Texto de lectura
──────

Revista DÍA SIETE, junio de 2010.

lunes, 28 de junio de 2010

SUICIDIO


La primera vez que quise suicidarme fue a los ocho años. Es verdad. Amagué a mis hermanos con lanzarme desde la ventana de un tercer piso. Y aunque a esa edad los huesos son elásticos, creo que mi humanidad habría cambiado de apariencia. Estoy seguro de que habría sobrevivido, pero no sé en qué condiciones. Acaso sería un tullido interesante. Ante la perspectiva de mi suicidio, mis hermanos menores lloraban y me suplicaban que no me arrojara al vacío. Ahora se habrán arrepentido, pero entonces sus lágrimas me parecieron tan convincentes que dejé para el futuro asunto tan importante. Yo no sé por qué un niño de ocho años toma la decisión de suicidarse, ni creo que sus razones logren convencer a un adulto, pero el impulso de estrellarme contra la banqueta era genuino.

Mis padres reñían, las niñas de mi edad me consideraban un mal partido, el hermano de mi madre gemía porque su mujer lo engañaba, mi perro era paralítico, los vecinos me parecían odiosos, mi maestra de tercero era tan bella que yo no hacía mas que pensar en ella a todas horas, mis amigos eran tan pobres y estúpidos, mi casa tan pequeña, el director de mi escuela me presionaba para representar a la institución en un concurso de oratoria, mi abuela cambiaba de amantes cada semana, no sé cuál de todas estas razones habrá sido entonces la causante de mi intento suicida, pero lo único cierto es que ese niño tenía medio cuerpo más allá de la ventana y si sus hermanos no hubieran berreado al unísono se habría tirado de cabeza contra la acera. Mal comenzaba mi paso por esta vida.

──────

Extracto del listado
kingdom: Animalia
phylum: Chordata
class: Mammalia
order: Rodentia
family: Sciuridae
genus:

──────

Instrucciones de tareas
**A.** Reproduce el fragmento del texto sobre el suicidio que empieza con las palabras que contienen "lunes, 28 de" y termina con "banqueta era genuino.".
**B.** Indica si cada afirmación concuerda con el texto sobre el suicidio y respalda cada respuesta (sí o no) con las palabras exactas del texto que lo deciden. (i) El narrador amenazó a sus hermanos con lanzarse desde la ventana de un tercer piso. (ii) Los hermanos que lloraron eran mayores que el narrador. (iii) El narrador afirma saber cuál de sus razones causó el intento suicida.
**C.** Escribe la continuación del texto sobre el suicidio a partir de su última oración, en primera persona y con el mismo tono.

Respuestas por tarea
**A.**
lunes, 28 de junio de 2010

SUICIDIO


La primera vez que quise suicidarme fue a los ocho años. Es verdad. Amagué a mis hermanos con lanzarme desde la ventana de un tercer piso. Y aunque a esa edad los huesos son elásticos, creo que mi humanidad habría cambiado de apariencia. Estoy seguro de que habría sobrevivido, pero no sé en qué condiciones. Acaso sería un tullido interesante. Ante la perspectiva de mi suicidio, mis hermanos menores lloraban y me suplicaban que no me arrojara al vacío. Ahora se habrán arrepentido, pero entonces sus lágrimas me parecieron tan convincentes que dejé para el futuro asunto tan importante. Yo no sé por qué un niño de ocho años toma la decisión de suicidarse, ni creo que sus razones logren convencer a un adulto, pero el impulso de estrellarme contra la banqueta era genuino.

**B.**
(i) Sí: «Amagué a mis hermanos con lanzarme desde la ventana de un tercer piso.»
(ii) No: «mis hermanos menores lloraban y me suplicaban que no me arrojara al vacío.»
(iii) No: «no sé cuál de todas estas razones habrá sido entonces la causante de mi intento suicida»

**C.**
Durante mi adolescencia intenté suicidarme en un par de ocasiones, pero a diferencia de aquella primera vez no tuve la convicción necesaria para hacerlo. Lo que me animaba a dejar el escenario a tan temprana edad era el hecho inestimable de que un suicida acapara la atención de quienes lo aman. Eso es invaluable para un ser tímido, aprehensivo y que no se acostumbra al inconveniente de haber nacido. Para mi desgracia, la pobreza económica de mis padres les impidió darme la atención que yo merecía y estoy cierto de que un hijo menos les habría solucionado problemas de espacio y alimento. Un niño de trece años come tanto como una manada de hienas. Mis padres no tenían dinero para enviarme a un psicólogo, ni ánimos para remediar mis tribulaciones. Cómo me arrepiento de haberles dado esas preocupaciones absurdas. Es verdad manida pero certera que sólo los ricos tienen derecho a suicidarse.

A los diecinueve años leí a Camus, a Sartre y mi libro de cabecera fue La metamorfosis. Entonces supe que jamás me cortaría las venas. El mundo mismo era tan detestable que un suicidio no habría sido una renuncia y sí una verdadera afirmación de la vida. Mi novia en esa época tenía quince años y era hermosa como un níspero que da sus primeros frutos dorados. Vivimos varios años de buen amor hasta que un día le prometí que si me abandonaba por otro me ahorcaría en el parque que estaba frente a su casa. Debí callarme. Una semana después de mi amenaza decidió romper conmigo y yo no tuve la entereza ni el valor para transitar al mundo de las sombras. Ser inclinadas al drama no hace a las personas más humanas ni más sabias. Al contrario, es entonces cuando más nos parecemos a los pájaros que alborotan desde los árboles, o a los perros que mean donde les viene en gana.

"La mujer que no llora es como la fuente que no mana, que para nada sirve, o como el ave del cielo que no canta", escribió Camilo José Cela a quien admiré incluso cuando vivía. Lo cual no es poca cosa. Pero el hombre que llora no es como Aquiles, ni sus lágrimas lo volverán más honrado. El hombre que llora es como una letrina, como un retrete a donde llegan las peores secreciones. A esta conclusión llegué a los treinta años y desde entonces desprecié para siempre mi intención de suicidarme. Y una última frase, de Pessoa por cierto: "Circunscribo a mí la tragedia que es mía. La sufro, pero la sufro de frente, sin metafísica ni sociología. Me confieso vencido por la vida, pero no me confieso abatido por ella."

Columna: TERLENKA. EL UNIVERSAL, 28 de junio de 2010.